Laying a Finger on Accurate Tests for Meniscal Tears

Even with all of today's technology, doctors still rely on their feelings -- literally -- to diagnose some problems. For example, there are 20 special tests to diagnose tears of the meniscus in the knee. But one of the oldest and best known tests is just to feel the joint for tenderness. The doctor feels along the joint line on the inside or outside of the knee. Tenderness along the inside points to a tear of the medial meniscus. Pain along the outside is more likely to be a tear of the lateral meniscus.

One doctor in Turkey compared the joint-line test to results of arthroscopic exams. Arthroscopy allows the doctor to look inside the knee with a special tool. The condition of the meniscus is clearly visible with this test. More than 100 young men, ages 18 to 20, were tested. All were injured as members of the Turkish army.

The doctor found that tenderness along the joint line gave the correct diagnosis in about two-thirds of the cases. This is called a true positive result, meaning that the joint line was tender and a tear was confirmed with the arthroscope. A false negative result is when there's no joint tenderness, but a tear is found in the meniscus. Another possible result is a true negative result, in which there is no tenderness and no tear.

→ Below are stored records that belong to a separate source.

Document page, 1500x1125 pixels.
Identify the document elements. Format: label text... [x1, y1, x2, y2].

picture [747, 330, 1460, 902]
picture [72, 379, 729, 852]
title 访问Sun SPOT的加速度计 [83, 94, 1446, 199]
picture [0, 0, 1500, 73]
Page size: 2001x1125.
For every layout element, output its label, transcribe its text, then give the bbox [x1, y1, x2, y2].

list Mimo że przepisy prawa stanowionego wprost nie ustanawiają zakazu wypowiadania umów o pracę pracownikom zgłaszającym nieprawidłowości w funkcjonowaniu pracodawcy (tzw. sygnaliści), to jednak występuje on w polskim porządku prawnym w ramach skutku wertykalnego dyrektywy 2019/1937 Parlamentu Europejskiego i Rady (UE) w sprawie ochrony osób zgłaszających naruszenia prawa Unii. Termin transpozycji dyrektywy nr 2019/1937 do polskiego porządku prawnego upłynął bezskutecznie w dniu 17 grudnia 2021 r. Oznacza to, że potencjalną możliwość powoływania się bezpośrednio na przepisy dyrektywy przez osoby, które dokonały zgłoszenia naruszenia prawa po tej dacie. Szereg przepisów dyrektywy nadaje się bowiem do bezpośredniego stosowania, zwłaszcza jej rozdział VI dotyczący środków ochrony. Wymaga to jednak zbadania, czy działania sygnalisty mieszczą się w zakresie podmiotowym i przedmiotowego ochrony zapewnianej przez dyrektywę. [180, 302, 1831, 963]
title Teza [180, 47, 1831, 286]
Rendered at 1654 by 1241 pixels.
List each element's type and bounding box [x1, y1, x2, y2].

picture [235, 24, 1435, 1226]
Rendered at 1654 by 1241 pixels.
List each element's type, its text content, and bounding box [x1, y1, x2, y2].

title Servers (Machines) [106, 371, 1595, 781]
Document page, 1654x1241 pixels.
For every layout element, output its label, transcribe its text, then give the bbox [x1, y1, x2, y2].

The author reports that joint-line tenderness is more accurate for lateral meniscal tears. He was more likely to have false negative results with medial meniscal tears. In this study, there was a high false positive rate. A false positive means there is joint-line tenderness, but the arthroscope shows nothing wrong with the meniscus. The author thinks this may have been caused by recruits who had nothing wrong with them but who wanted sick leave.



References: Osman Tugrul Eren, MD. The Accuracy of Joint Line Tenderness by Physical Examination in the Diagnosis of Meniscal Tears. In Arthroscopy. October 2003. Vol. 19. No. 8. Pp. 850-854.